[Exercise objective] Return only the lines below starting at the line containing "per Fundació Juan Entrecanales de Azcárate i" and ending at the line containing "Destek programı, girişimcilerin işlerini", both included, exactly as they are and with no pictures.

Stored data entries
====
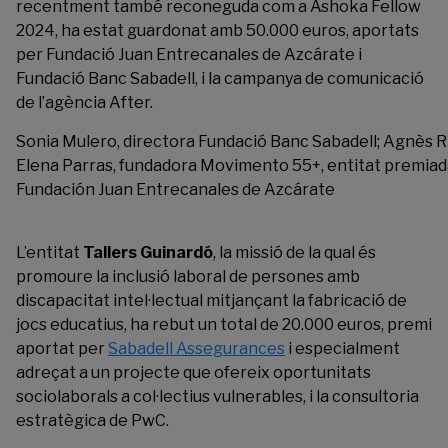
recentment també reconeguda com a Ashoka Fellow
2024, ha estat guardonat amb 50.000 euros, aportats
per Fundació Juan Entrecanales de Azcárate i
Fundació Banc Sabadell, i la campanya de comunicació
de l’agència After.
Sonia Mulero, directora Fundació Banc Sabadell; Agnès Ri
Elena Parras, fundadora Movimento 55+, entitat premiada
Fundación Juan Entrecanales de Azcárate
L’entitat
Tallers Guinardó
, la missió de la qual és
promoure la inclusió laboral de persones amb
discapacitat intel·lectual mitjançant la fabricació de
jocs educatius, ha rebut un total de 20.000 euros, premi
aportat per
Sabadell Assegurances
i especialment
adreçat a un projecte que ofereix oportunitats
sociolaborals a col·lectius vulnerables, i la consultoria
estratègica de PwC.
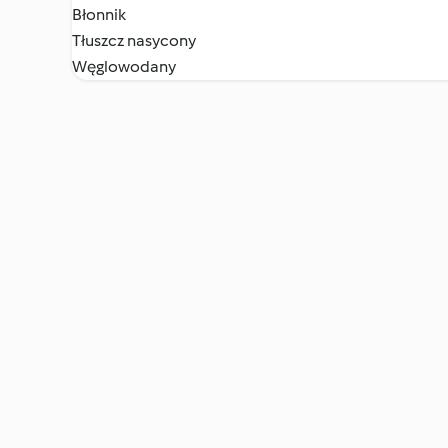
Błonnik
Tłuszcz nasycony
Węglowodany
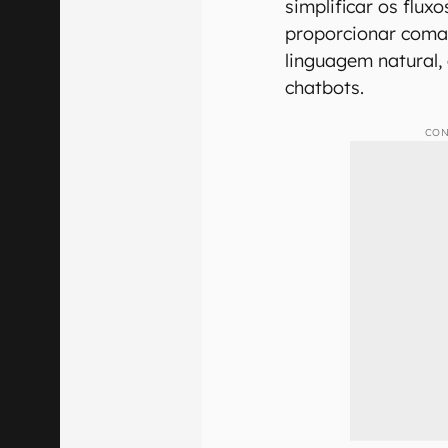
simplificar os flux
proporcionar coma
linguagem natural,
chatbots.
CON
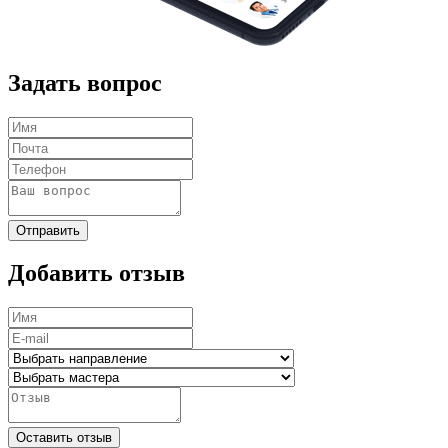
Задать вопрос
Отправить
Добавить отзыв
Оставить отзыв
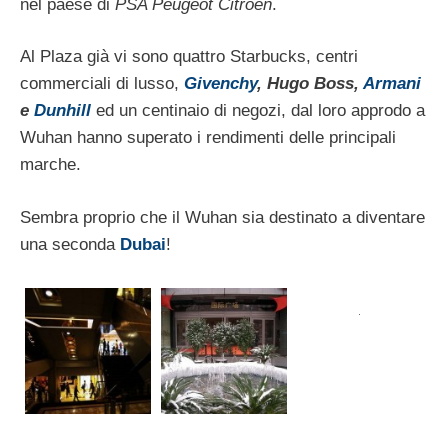
nel paese di
PSA Peugeot Citroen
.
Al Plaza già vi sono quattro Starbucks, centri
commerciali di lusso,
Givenchy
, Hugo Boss,
Armani
e
Dunhill
ed un centinaio di negozi, dal loro approdo a
Wuhan hanno superato i rendimenti delle principali
marche.
Sembra proprio che il Wuhan sia destinato a diventare
una seconda
Dubai
!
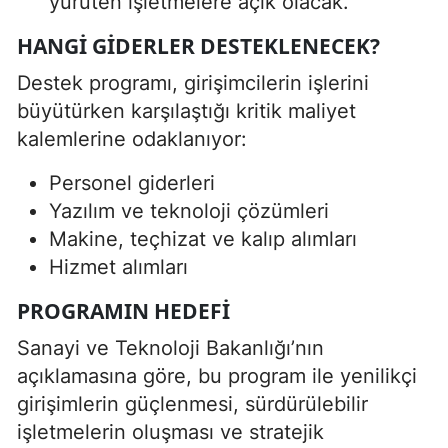
yürüten işletmelere açık olacak.
HANGI GIDERLER DESTEKLENECEK?
Destek programı, girişimcilerin işlerini
büyütürken karşılaştığı kritik maliyet
kalemlerine odaklanıyor:
Personel giderleri
Yazılım ve teknoloji çözümleri
Makine, teçhizat ve kalıp alımları
Hizmet alımları
PROGRAMIN HEDEFI
Sanayi ve Teknoloji Bakanlığı’nın
açıklamasına göre, bu program ile yenilikçi
girişimlerin güçlenmesi, sürdürülebilir
işletmelerin oluşması ve stratejik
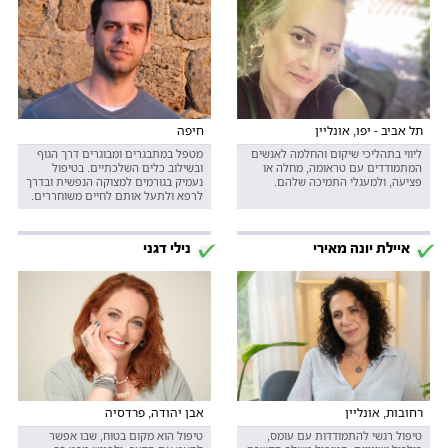
תל אביב - יפו, אונליין
חיפה
ליווי בתהליכי שיקום והחלמה לאנשים
מטפל במתבגרים ומבוגרים דרך הגוף
המתמודדים עם טראומה, מחלה או
ובשילוב כלים השלכתיים. בטיפול
פציעה, ולמעגלי התמיכה שלהם.
נעמיק בגורמים למצוקה הנפשית ובדרך
לרפא ולתעל אותם לחיים משוחררים.
איילת יונה מאירי
נילי דגני
רחובות, אונליין
אבן יהודה, פרדסיה
טיפול רגשי להתמודדות עם עומס,
טיפול הוא מקום בטוח, שבו אפשר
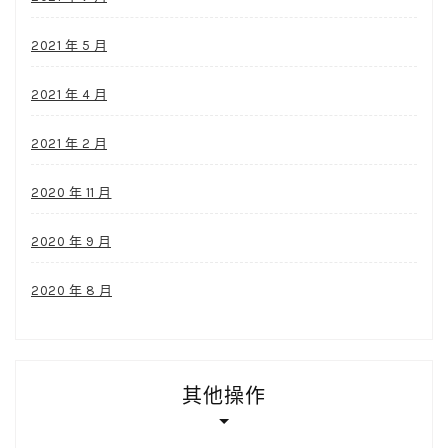
2021 年 5 月
2021 年 4 月
2021 年 2 月
2020 年 11 月
2020 年 9 月
2020 年 8 月
其他操作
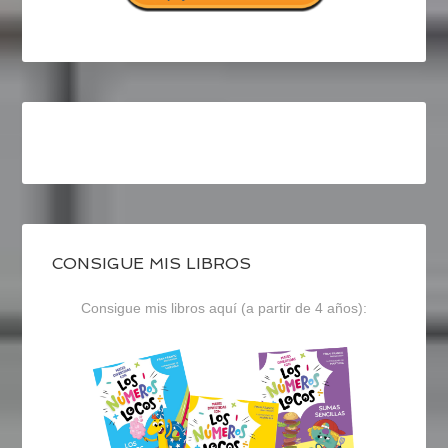
CONSIGUE MIS LIBROS
Consigue mis libros aquí (a partir de 4 años):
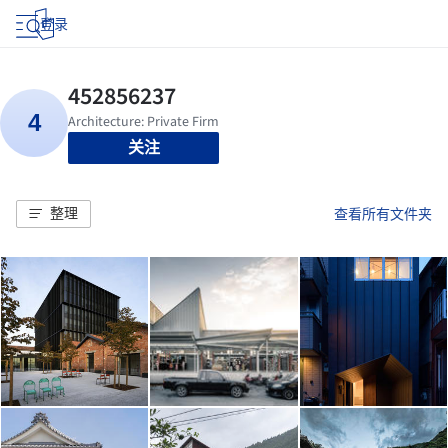
登录
关注
整理
查看所有文件夹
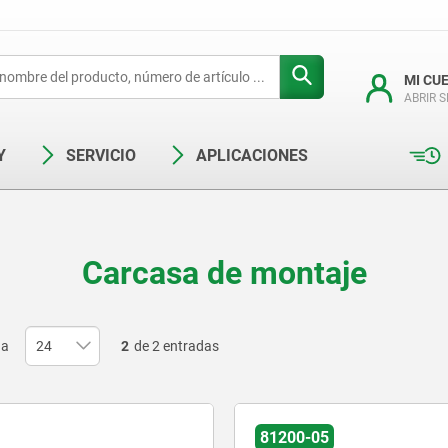
MI CU
ABRIR 
Y
SERVICIO
APLICACIONES
Carcasa de montaje
na
2
de 2 entradas
81200-05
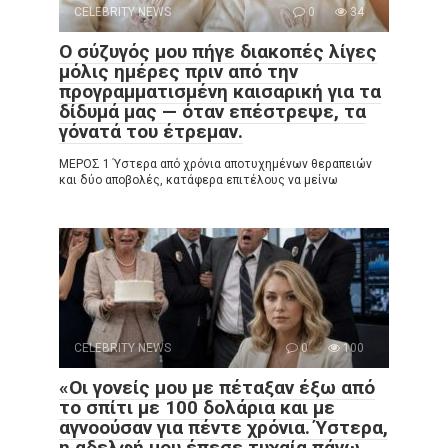
CELEBRITY NEWS
0
34
Ο σύζυγός μου πήγε διακοπές λίγες
μόλις ημέρες πριν από την
προγραμματισμένη καισαρική για τα
δίδυμά μας — όταν επέστρεψε, τα
γόνατά του έτρεμαν.
ΜΕΡΟΣ 1 Ύστερα από χρόνια αποτυχημένων θεραπειών
και δύο αποβολές, κατάφερα επιτέλους να μείνω
CELEBRITY NEWS
0
100
«Οι γονείς μου με πέταξαν έξω από
το σπίτι με 100 δολάρια και με
αγνοούσαν για πέντε χρόνια. Ύστερα,
η αδελφή μου έπεσε τυχαία πάνω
====
[Output]
per Fundació Juan Entrecanales de Azcárate i
Fundació Banc Sabadell, i la campanya de comunicació
de l’agència After.
Sonia Mulero, directora Fundació Banc Sabadell; Agnès Ri
Elena Parras, fundadora Movimento 55+, entitat premiada
Fundación Juan Entrecanales de Azcárate
L’entitat
Tallers Guinardó
, la missió de la qual és
promoure la inclusió laboral de persones amb
discapacitat intel·lectual mitjançant la fabricació de
jocs educatius, ha rebut un total de 20.000 euros, premi
aportat per
Sabadell Assegurances
i especialment
adreçat a un projecte que ofereix oportunitats
sociolaborals a col·lectius vulnerables, i la consultoria
estratègica de PwC.
Błonnik
Tłuszcz nasycony
Węglowodany
simplificar os flux
proporcionar coma
linguagem natural,
chatbots.
CON
Задать вопрос
Отправить
Добавить отзыв
Оставить отзыв
nel paese di
PSA Peugeot Citroen
.
Al Plaza già vi sono quattro Starbucks, centri
commerciali di lusso,
Givenchy
, Hugo Boss,
Armani
e
Dunhill
ed un centinaio di negozi, dal loro approdo a
Wuhan hanno superato i rendimenti delle principali
marche.
Sembra proprio che il Wuhan sia destinato a diventare
una seconda
Dubai
!
yürüten işletmelere açık olacak.
HANGI GIDERLER DESTEKLENECEK?
Destek programı, girişimcilerin işlerini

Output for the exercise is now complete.